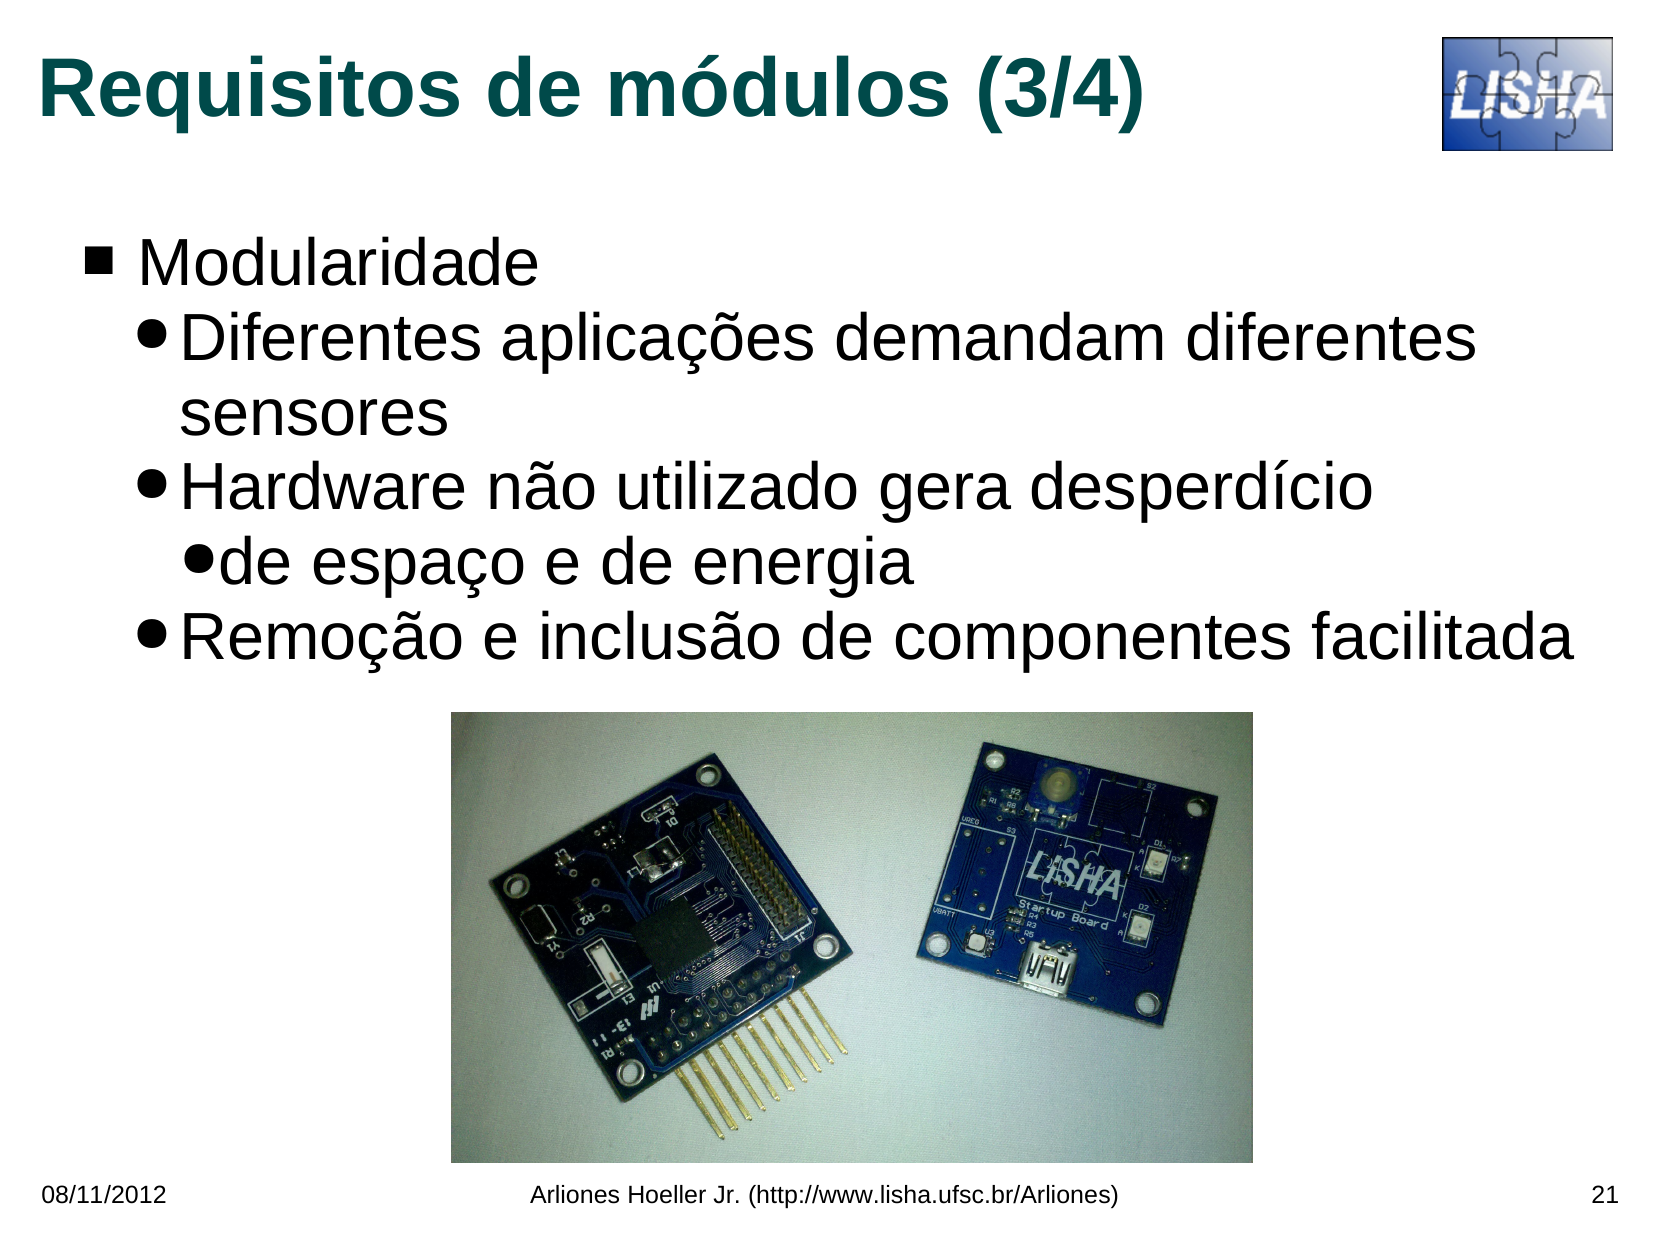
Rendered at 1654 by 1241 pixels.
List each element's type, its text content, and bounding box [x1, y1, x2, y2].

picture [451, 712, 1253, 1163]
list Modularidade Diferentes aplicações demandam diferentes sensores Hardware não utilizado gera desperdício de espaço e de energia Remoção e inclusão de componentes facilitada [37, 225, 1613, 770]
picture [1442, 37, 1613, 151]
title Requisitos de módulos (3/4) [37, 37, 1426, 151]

◇ ◇ ◇ ◇ ◇ ◇ ◇

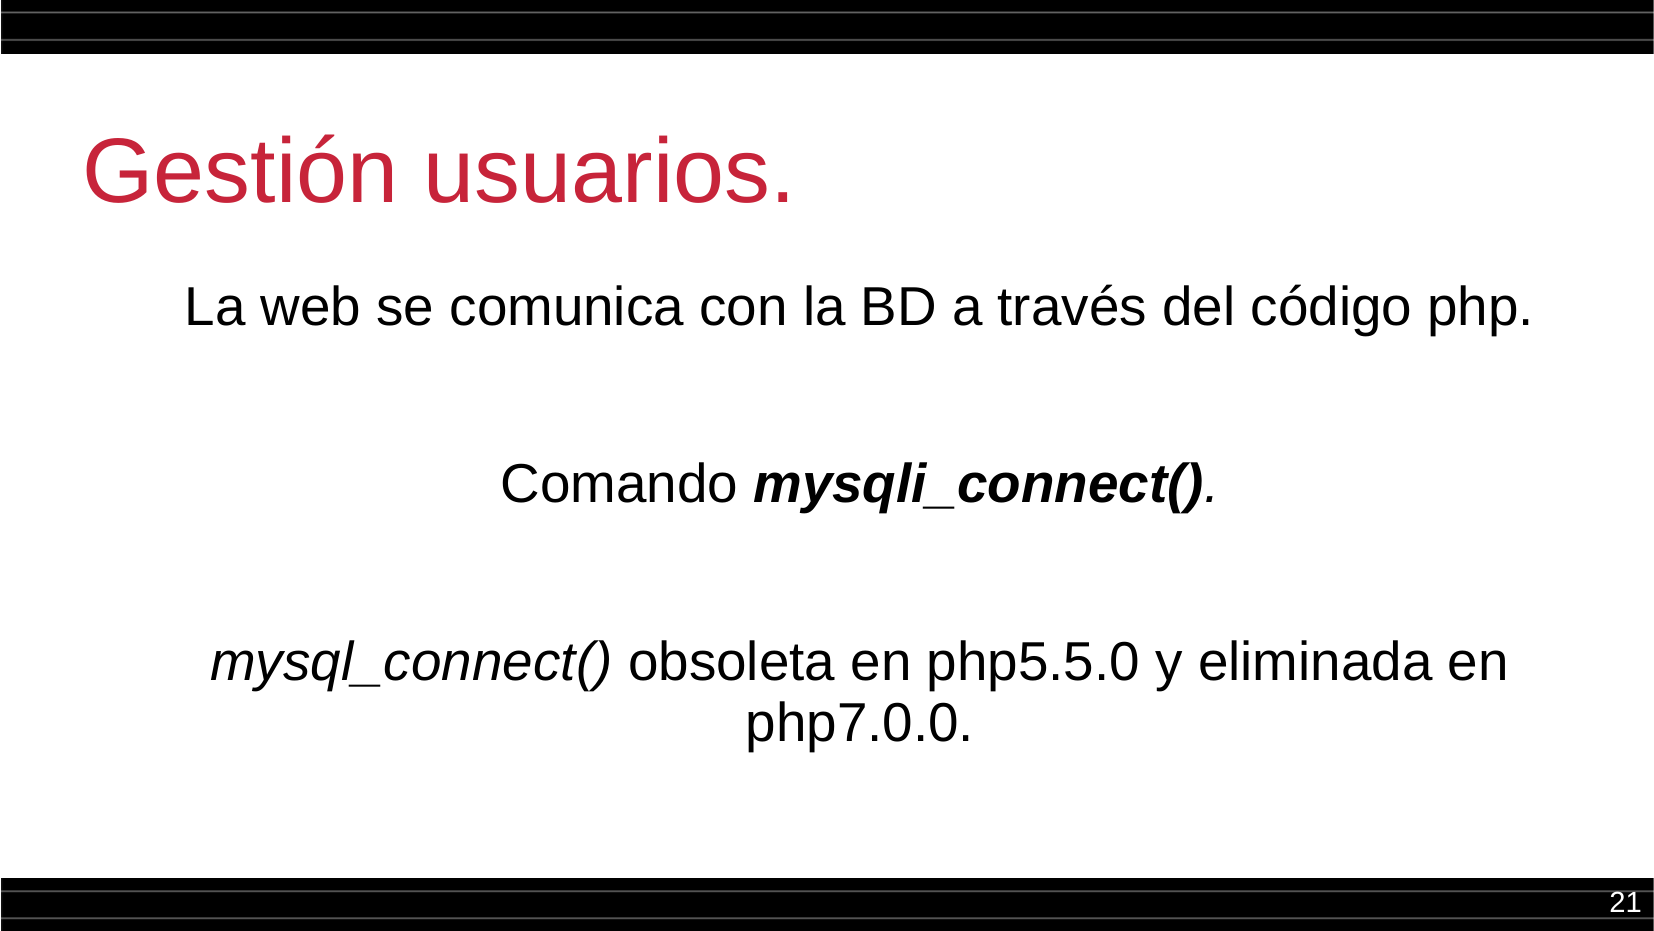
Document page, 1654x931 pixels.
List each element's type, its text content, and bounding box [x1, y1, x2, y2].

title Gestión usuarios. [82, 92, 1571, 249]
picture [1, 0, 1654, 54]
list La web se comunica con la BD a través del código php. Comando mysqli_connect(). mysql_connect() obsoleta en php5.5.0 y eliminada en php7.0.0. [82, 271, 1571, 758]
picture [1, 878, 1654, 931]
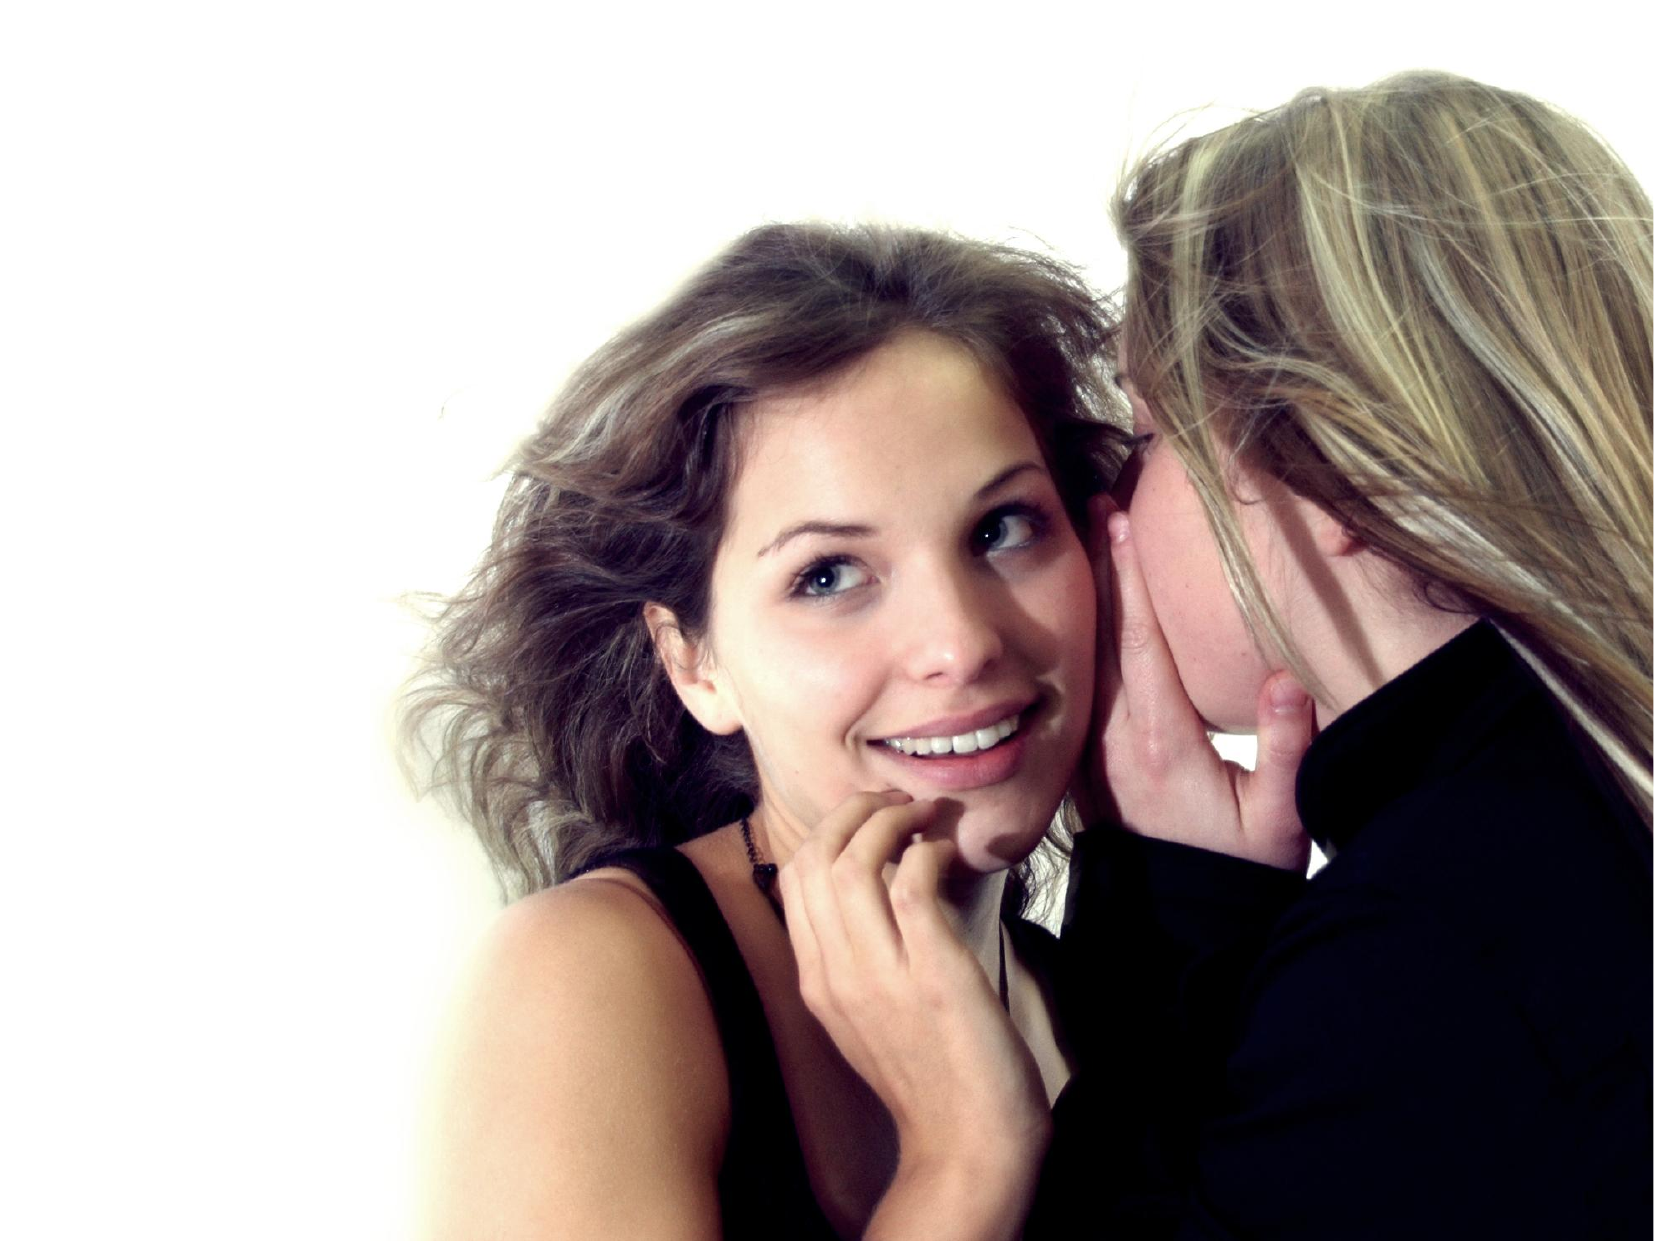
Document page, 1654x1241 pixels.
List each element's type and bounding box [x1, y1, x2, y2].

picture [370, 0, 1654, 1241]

◇ ◇ ◇ ◇ ◇ ◇ ◇

_OBJECTIVE:_
Return the lines from the one containing "Rendered at 1654 by 1241 pixels." up to and including the one containing "title Requisitos de", reproduced without any change.

_OUTPUT:_
Rendered at 1654 by 1241 pixels.
List each element's type, its text content, and bounding box [x1, y1, x2, y2].

picture [451, 712, 1253, 1163]
list Modularidade Diferentes aplicações demandam diferentes sensores Hardware não utilizado gera desperdício de espaço e de energia Remoção e inclusão de componentes facilitada [37, 225, 1613, 770]
picture [1442, 37, 1613, 151]
title Requisitos de módulos (3/4) [37, 37, 1426, 151]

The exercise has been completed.